**GOAL OF THE EXERCISE:**
Each line in the entries below that contains the word "APERTURE" counts once. Report how many there are and nothing more.

== Segment start ==

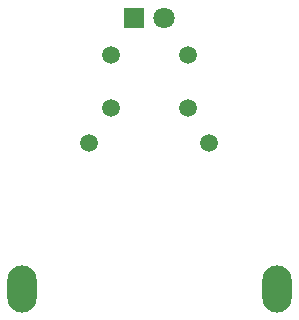
<source format=gbr>
G04 #@! TF.FileFunction,Soldermask,Bot*
%FSLAX46Y46*%
G04 Gerber Fmt 4.6, Leading zero omitted, Abs format (unit mm)*
G04 Created by KiCad (PCBNEW 4.0.7) date 03/01/18 12:10:17*
%MOMM*%
%LPD*%
G01*
G04 APERTURE LIST*
%ADD10C,0.100000*%
%ADD11O,2.500000X4.000000*%
%ADD12C,1.800000*%
%ADD13R,1.800000X1.800000*%
%ADD14C,1.500000*%
G04 APERTURE END LIST*
D10*
D11*
X149399998Y-77000000D03*
X127799998Y-77000000D03*
D12*
X139839998Y-54050000D03*
D13*
X137299998Y-54050000D03*
D14*
X133519998Y-64700000D03*
X143679998Y-64700000D03*
X135349998Y-61710000D03*
X135349998Y-57210000D03*
X141849998Y-61710000D03*
X141849998Y-57210000D03*
M02*

</source>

== Segment end ==

**REPLY TO THE TASK:**
2